Key signatories included Rep. Judy Chu, a Democrat from Southern California who chairs the Congressional Asian Pacific American Caucus. Reps. Anna Eshoo, Zoe Lofgren, and Ro Khanna, all Democrats who represent the San Francisco Bay Area’s Silicon Valley, also signed the letter, along with Rep. Barbara Lee and Jerry McNerney, who represent portions of the East Bay Area tech corridor.
The Congress members noted, in its letter, that attaining an employment-based green card can take several decades. “The Department of Homeland Security extended eligibility for employment authorization to certain H-4 dependent spouses because it recognized the economic hardship facing the families of many H-1B workers who needed dual incomes to survive in high-cost areas.”
In many areas where these high-tech professionals live, such as Silicon Valley, it is nearly impossible for a family to live on one income,” noted the letter to Nielsen. “The H-4 rule lessens the burden on thousands of H-1B recipients and their families while they transition from non-immigrants to lawful permanent residents, by allowing their families to earn dual incomes,” stated the Congress members adding: “Many entrepreneurs used their EADs to start businesses that now employ U.S. citizens.

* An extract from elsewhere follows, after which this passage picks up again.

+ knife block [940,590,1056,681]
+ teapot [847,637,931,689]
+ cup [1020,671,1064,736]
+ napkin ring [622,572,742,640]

Eliminating this benefit removes an important incentive for highly skilled immigrants to remain here to invest in and grow our economy to the benefit of all Americans.”
On Jan. 17, AILA joined several organizations to send a letter Lee Francis Cissna, Director of U.S. Citizenship and Immigration Services, urging the agency to continue work authorization for H-4 dependent spouses. The writers noted that in 2016, there were approximately 3.3 million STEM job openings posted online. By contrast, in that same year, U.S. universities graduated just 568,000 students with STEM degrees.

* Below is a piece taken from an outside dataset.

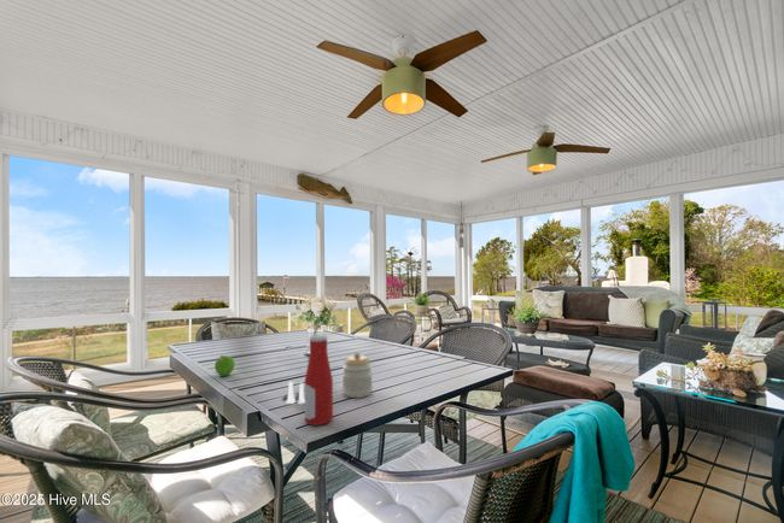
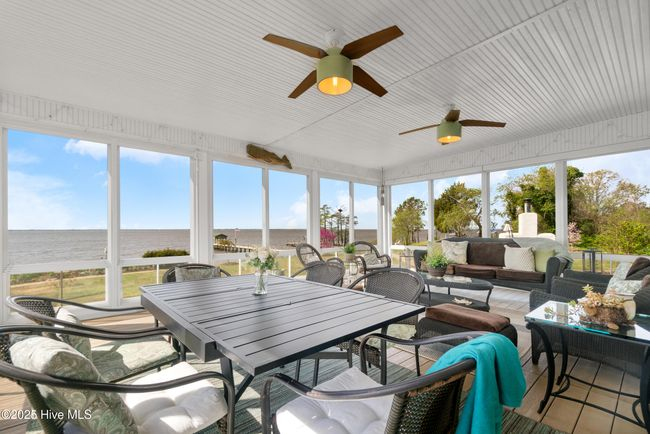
- jar [341,351,374,399]
- bottle [304,334,334,427]
- fruit [213,354,236,377]
- salt and pepper shaker set [282,381,305,405]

“To meet this job demand, it is vital that we not only provide STEM education and training to more U.S. children, workers, and college students, but that we also recruit the top talent from U.S. universities and from abroad. The H-4 rule is instrumental in allowing U.S. employers to fill these critical positions with qualified professionals,” wrote the signatories to the letter.

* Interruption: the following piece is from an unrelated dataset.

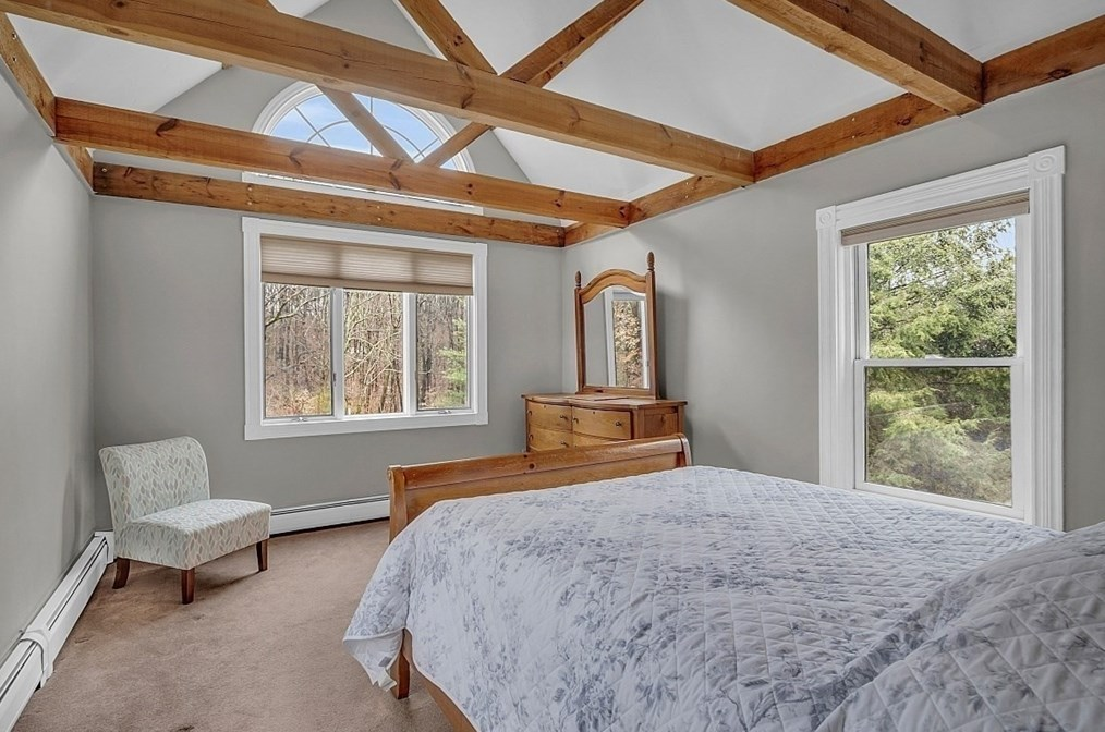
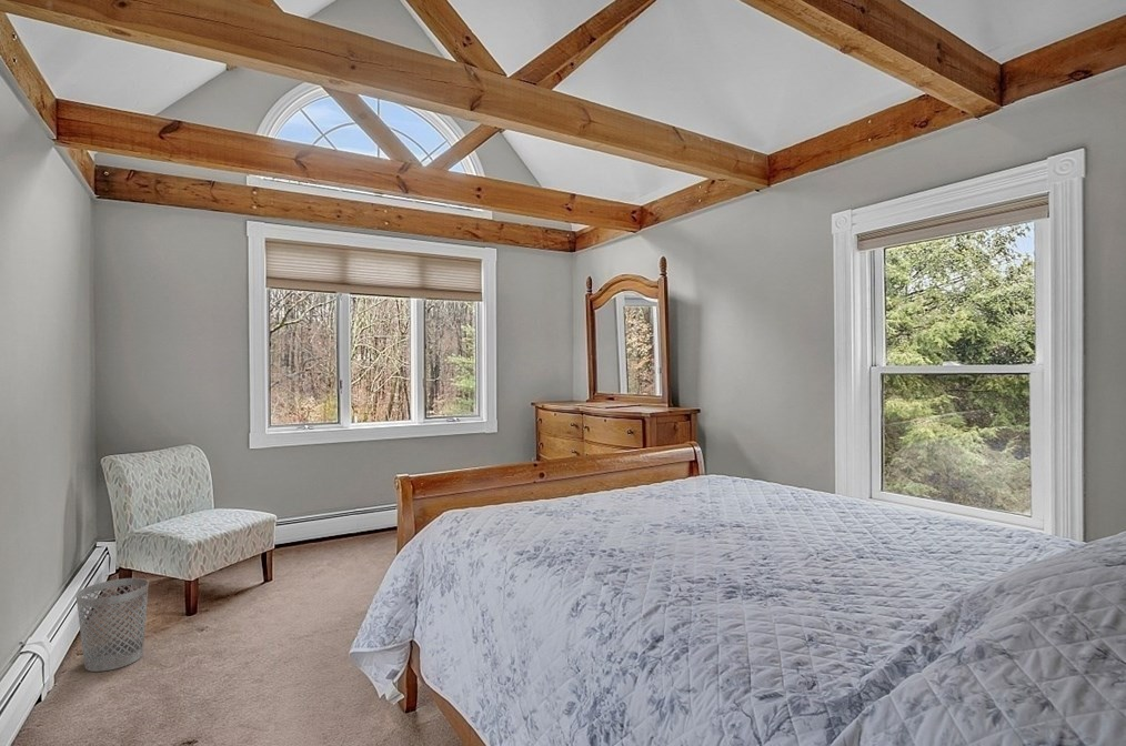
+ wastebasket [76,577,150,673]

H-4 visa holders whose spouses are on track for legal permanent residency, gained eligibility for work authorization in May 2015, after a multi-year battle. But the Trump administration announced last year that the program – which currently benefits about 100,000 people, primarily women from India – was on the chopping block. The administration has clubbed its decision on rescinding work authorization to a lawsuit by Save Jobs USA, which contends that the program negatively impacts American workers.
DHS entered a court filing Feb. 28 stating it would not issue a decision terminating work authorization for H-4 visa holders until June, because it needs time to review the economic impact of terminating the program.